TASK STATEMENT — Copy the listing from the line with "以上就是关于集成吊顶选购技巧的相关内容，希望能对大" to the line with "Département: 28", replacing each "Département" with "Dép." and leaving everything else unchanged. Leave the pictures out of the answer.

WORKING DATA —

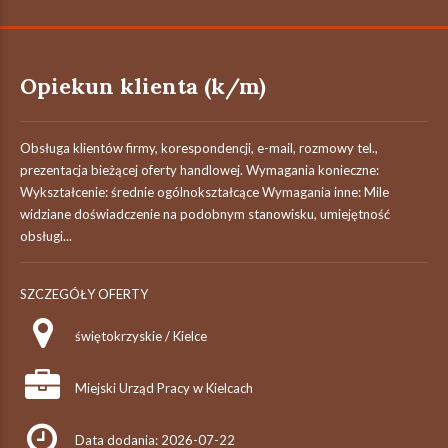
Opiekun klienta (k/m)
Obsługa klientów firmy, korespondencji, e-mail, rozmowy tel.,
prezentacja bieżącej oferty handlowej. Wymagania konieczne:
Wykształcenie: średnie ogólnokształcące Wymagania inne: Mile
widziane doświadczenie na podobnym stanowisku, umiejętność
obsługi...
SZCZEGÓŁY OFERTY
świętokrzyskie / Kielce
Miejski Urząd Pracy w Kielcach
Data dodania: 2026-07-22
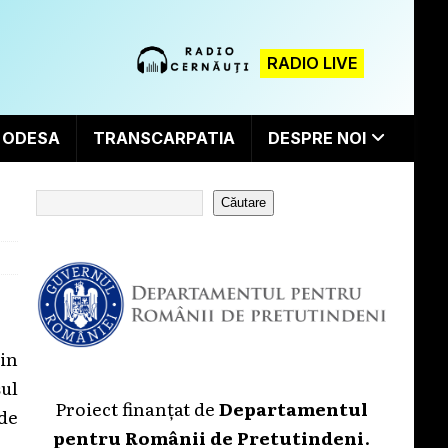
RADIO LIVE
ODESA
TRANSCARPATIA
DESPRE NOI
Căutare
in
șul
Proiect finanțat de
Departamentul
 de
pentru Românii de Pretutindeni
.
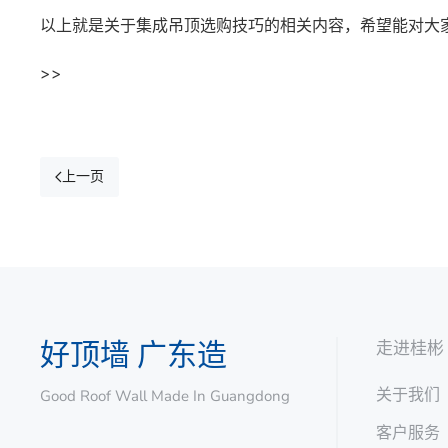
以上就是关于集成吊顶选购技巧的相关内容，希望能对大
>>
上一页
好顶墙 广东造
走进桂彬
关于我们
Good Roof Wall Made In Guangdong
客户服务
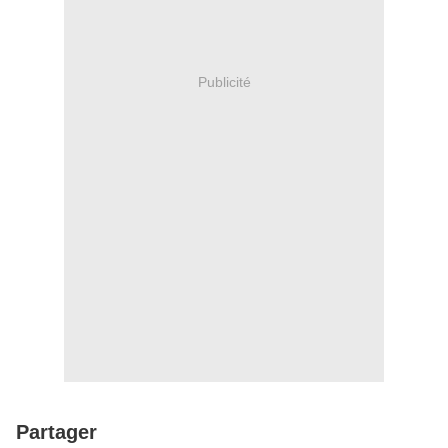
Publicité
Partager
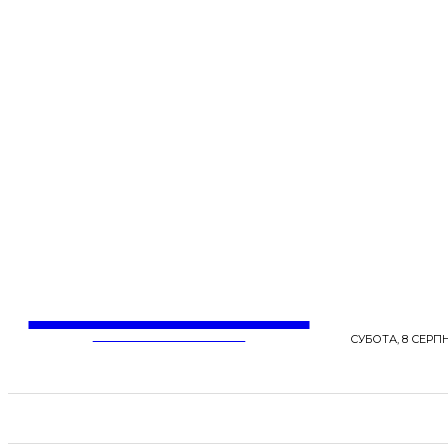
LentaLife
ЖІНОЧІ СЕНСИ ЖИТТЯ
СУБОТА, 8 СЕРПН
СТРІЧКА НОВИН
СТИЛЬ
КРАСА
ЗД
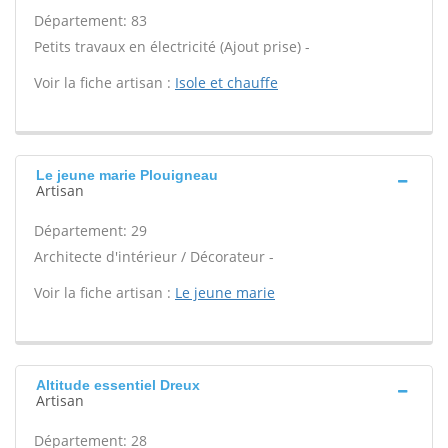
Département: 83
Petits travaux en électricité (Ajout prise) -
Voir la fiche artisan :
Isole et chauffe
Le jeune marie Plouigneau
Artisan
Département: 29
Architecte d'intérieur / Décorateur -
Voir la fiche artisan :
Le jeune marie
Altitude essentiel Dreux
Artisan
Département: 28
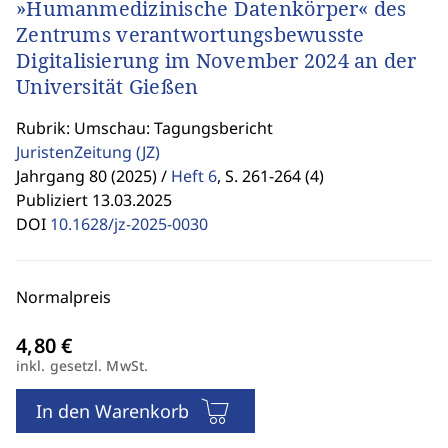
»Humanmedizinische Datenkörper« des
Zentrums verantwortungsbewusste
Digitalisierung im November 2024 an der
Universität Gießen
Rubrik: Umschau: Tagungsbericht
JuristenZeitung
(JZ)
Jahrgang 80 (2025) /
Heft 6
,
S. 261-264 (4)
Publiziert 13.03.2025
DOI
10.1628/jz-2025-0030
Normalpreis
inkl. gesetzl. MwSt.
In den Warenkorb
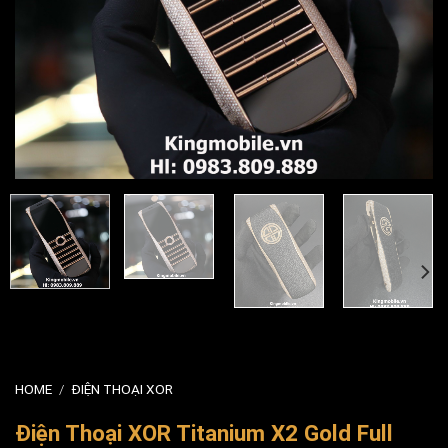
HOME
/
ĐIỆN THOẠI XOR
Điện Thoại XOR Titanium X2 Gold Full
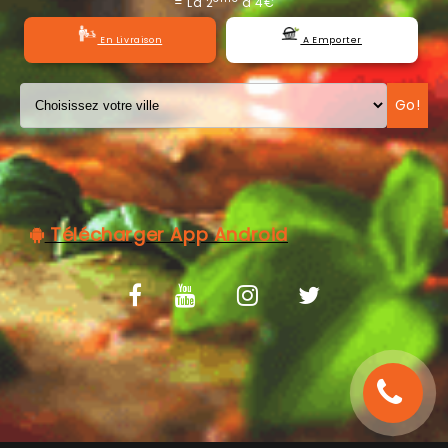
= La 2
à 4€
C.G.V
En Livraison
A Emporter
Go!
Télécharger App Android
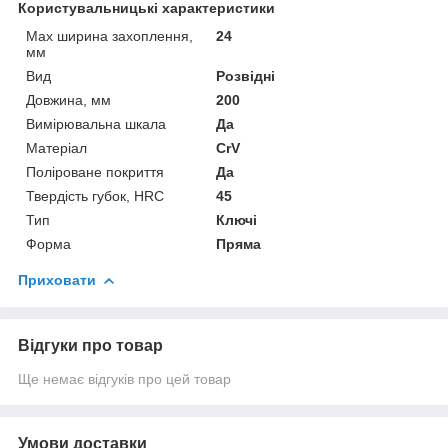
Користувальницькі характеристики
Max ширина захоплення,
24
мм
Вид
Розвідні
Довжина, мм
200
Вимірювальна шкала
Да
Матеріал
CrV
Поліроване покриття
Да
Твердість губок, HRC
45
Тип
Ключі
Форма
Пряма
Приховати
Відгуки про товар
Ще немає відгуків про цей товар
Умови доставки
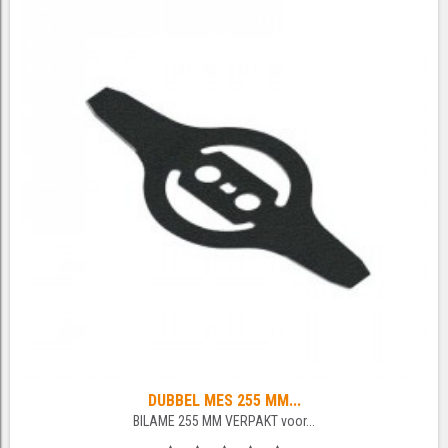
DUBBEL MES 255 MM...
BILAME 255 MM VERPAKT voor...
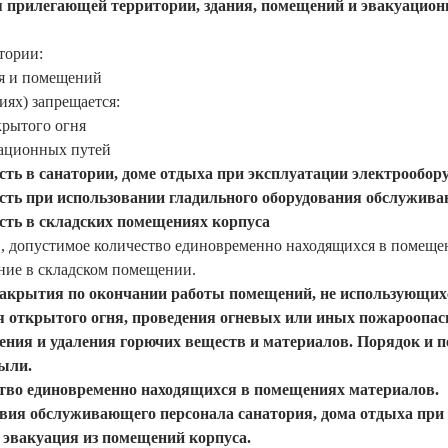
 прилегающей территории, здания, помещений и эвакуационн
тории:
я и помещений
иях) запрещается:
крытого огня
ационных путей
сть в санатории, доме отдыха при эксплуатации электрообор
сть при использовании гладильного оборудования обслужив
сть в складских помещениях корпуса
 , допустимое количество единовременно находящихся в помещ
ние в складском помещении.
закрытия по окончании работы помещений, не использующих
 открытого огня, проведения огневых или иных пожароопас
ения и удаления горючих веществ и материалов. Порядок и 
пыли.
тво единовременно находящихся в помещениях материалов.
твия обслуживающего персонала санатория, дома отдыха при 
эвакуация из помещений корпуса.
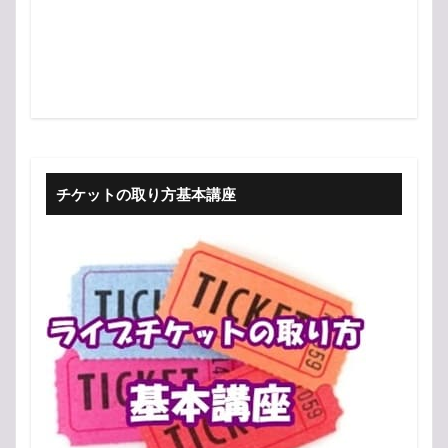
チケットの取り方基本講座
==
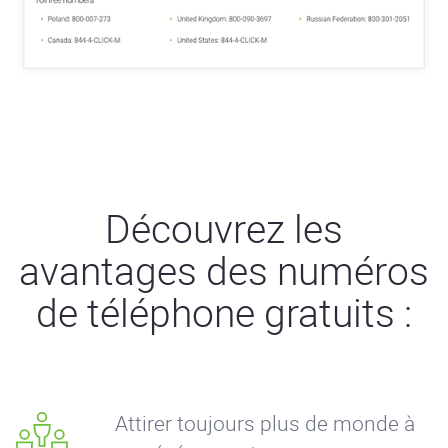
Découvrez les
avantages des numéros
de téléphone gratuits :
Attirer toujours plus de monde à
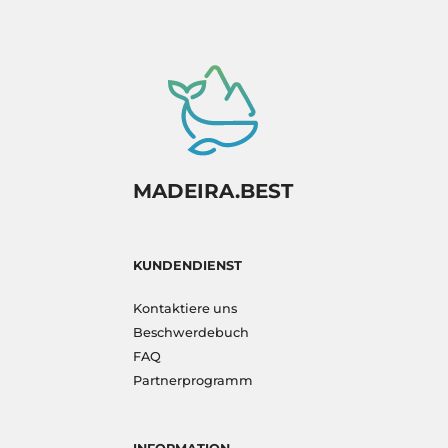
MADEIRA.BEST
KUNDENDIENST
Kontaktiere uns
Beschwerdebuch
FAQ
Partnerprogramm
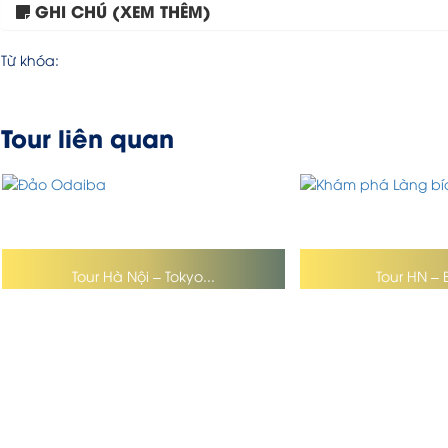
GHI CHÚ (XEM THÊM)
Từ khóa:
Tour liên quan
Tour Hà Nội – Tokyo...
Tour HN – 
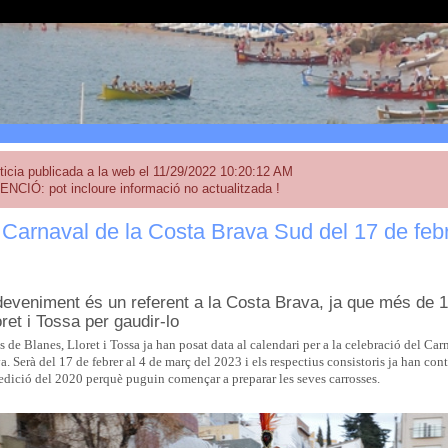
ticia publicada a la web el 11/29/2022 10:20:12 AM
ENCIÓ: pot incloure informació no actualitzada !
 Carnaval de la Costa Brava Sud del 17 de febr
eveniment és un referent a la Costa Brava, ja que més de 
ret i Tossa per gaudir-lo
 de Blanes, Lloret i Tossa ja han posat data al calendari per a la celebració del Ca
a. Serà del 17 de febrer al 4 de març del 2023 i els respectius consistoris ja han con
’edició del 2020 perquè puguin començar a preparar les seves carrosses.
--
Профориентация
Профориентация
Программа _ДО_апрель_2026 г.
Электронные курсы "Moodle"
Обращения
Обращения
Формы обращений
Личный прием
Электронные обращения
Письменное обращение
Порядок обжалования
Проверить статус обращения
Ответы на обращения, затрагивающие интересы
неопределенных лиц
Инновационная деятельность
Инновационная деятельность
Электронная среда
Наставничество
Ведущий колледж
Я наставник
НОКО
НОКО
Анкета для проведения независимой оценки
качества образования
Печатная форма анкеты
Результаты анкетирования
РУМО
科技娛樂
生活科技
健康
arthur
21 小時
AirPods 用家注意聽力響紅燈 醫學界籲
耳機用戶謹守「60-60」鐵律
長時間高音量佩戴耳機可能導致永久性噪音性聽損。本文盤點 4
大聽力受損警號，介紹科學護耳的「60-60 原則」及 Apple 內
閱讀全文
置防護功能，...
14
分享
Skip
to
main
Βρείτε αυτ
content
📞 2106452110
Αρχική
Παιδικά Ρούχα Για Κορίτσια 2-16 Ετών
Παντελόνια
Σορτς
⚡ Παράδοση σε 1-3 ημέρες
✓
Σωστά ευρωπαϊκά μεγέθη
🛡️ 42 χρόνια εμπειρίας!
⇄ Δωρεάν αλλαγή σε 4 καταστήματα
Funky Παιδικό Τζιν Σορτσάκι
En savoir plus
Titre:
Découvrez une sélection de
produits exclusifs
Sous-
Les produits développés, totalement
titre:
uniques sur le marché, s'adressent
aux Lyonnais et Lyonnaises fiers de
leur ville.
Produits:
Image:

WORKED SOLUTION —
以上就是关于集成吊顶选购技巧的相关内容，希望能对大
>>
上一页
好顶墙 广东造
走进桂彬
关于我们
Good Roof Wall Made In Guangdong
客户服务
Publicité
Partager
LentaLife
ЖІНОЧІ СЕНСИ ЖИТТЯ
СУБОТА, 8 СЕРПН
СТРІЧКА НОВИН
СТИЛЬ
КРАСА
ЗД
Dép.: 83
Petits travaux en électricité (Ajout prise) -
Voir la fiche artisan :
Isole et chauffe
Le jeune marie Plouigneau
Artisan
Dép.: 29
Architecte d'intérieur / Décorateur -
Voir la fiche artisan :
Le jeune marie
Altitude essentiel Dreux
Artisan
Dép.: 28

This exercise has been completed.